Your objective: Give back the full data, retyped precisely.

(Dataset excerpts)
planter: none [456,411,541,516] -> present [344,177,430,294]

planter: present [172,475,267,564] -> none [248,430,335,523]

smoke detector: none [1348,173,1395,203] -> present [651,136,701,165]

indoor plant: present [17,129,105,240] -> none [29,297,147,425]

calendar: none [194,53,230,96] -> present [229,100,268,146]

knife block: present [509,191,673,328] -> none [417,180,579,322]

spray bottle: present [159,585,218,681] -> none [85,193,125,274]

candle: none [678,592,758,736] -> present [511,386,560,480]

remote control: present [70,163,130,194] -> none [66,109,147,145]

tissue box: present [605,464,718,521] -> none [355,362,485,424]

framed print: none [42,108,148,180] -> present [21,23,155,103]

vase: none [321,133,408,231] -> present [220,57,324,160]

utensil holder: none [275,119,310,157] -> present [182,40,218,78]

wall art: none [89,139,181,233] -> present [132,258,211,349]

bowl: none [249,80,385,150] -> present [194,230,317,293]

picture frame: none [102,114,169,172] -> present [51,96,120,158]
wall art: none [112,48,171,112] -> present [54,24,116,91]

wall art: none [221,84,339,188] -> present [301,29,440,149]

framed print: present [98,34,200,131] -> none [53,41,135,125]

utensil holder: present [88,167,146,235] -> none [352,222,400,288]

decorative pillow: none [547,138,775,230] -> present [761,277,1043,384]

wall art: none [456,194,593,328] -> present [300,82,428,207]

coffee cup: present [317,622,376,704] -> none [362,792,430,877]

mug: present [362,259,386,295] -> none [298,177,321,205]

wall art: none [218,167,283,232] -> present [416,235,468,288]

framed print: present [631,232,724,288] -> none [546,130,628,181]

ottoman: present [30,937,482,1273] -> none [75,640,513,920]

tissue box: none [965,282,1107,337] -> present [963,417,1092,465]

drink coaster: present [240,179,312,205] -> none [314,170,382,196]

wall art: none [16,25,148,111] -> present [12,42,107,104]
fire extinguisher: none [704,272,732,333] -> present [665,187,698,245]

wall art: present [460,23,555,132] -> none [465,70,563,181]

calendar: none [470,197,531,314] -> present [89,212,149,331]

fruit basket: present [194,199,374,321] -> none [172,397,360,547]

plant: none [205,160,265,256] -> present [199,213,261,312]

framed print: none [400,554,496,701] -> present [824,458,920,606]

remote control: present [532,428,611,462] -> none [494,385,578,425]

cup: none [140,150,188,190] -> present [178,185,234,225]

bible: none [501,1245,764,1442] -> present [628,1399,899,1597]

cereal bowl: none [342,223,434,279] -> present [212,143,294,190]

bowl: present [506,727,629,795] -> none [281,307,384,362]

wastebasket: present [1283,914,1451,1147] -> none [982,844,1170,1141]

Response below:
planter: none [456,411,541,516] -> present [344,177,430,294]

planter: present [172,475,267,564] -> none [248,430,335,523]

smoke detector: none [1348,173,1395,203] -> present [651,136,701,165]

indoor plant: present [17,129,105,240] -> none [29,297,147,425]

calendar: none [194,53,230,96] -> present [229,100,268,146]

knife block: present [509,191,673,328] -> none [417,180,579,322]

spray bottle: present [159,585,218,681] -> none [85,193,125,274]

candle: none [678,592,758,736] -> present [511,386,560,480]

remote control: present [70,163,130,194] -> none [66,109,147,145]

tissue box: present [605,464,718,521] -> none [355,362,485,424]

framed print: none [42,108,148,180] -> present [21,23,155,103]

vase: none [321,133,408,231] -> present [220,57,324,160]

utensil holder: none [275,119,310,157] -> present [182,40,218,78]

wall art: none [89,139,181,233] -> present [132,258,211,349]

bowl: none [249,80,385,150] -> present [194,230,317,293]

picture frame: none [102,114,169,172] -> present [51,96,120,158]
wall art: none [112,48,171,112] -> present [54,24,116,91]

wall art: none [221,84,339,188] -> present [301,29,440,149]

framed print: present [98,34,200,131] -> none [53,41,135,125]

utensil holder: present [88,167,146,235] -> none [352,222,400,288]

decorative pillow: none [547,138,775,230] -> present [761,277,1043,384]

wall art: none [456,194,593,328] -> present [300,82,428,207]

coffee cup: present [317,622,376,704] -> none [362,792,430,877]

mug: present [362,259,386,295] -> none [298,177,321,205]

wall art: none [218,167,283,232] -> present [416,235,468,288]

framed print: present [631,232,724,288] -> none [546,130,628,181]

ottoman: present [30,937,482,1273] -> none [75,640,513,920]

tissue box: none [965,282,1107,337] -> present [963,417,1092,465]

drink coaster: present [240,179,312,205] -> none [314,170,382,196]

wall art: none [16,25,148,111] -> present [12,42,107,104]
fire extinguisher: none [704,272,732,333] -> present [665,187,698,245]

wall art: present [460,23,555,132] -> none [465,70,563,181]

calendar: none [470,197,531,314] -> present [89,212,149,331]

fruit basket: present [194,199,374,321] -> none [172,397,360,547]

plant: none [205,160,265,256] -> present [199,213,261,312]

framed print: none [400,554,496,701] -> present [824,458,920,606]

remote control: present [532,428,611,462] -> none [494,385,578,425]

cup: none [140,150,188,190] -> present [178,185,234,225]

bible: none [501,1245,764,1442] -> present [628,1399,899,1597]

cereal bowl: none [342,223,434,279] -> present [212,143,294,190]

bowl: present [506,727,629,795] -> none [281,307,384,362]

wastebasket: present [1283,914,1451,1147] -> none [982,844,1170,1141]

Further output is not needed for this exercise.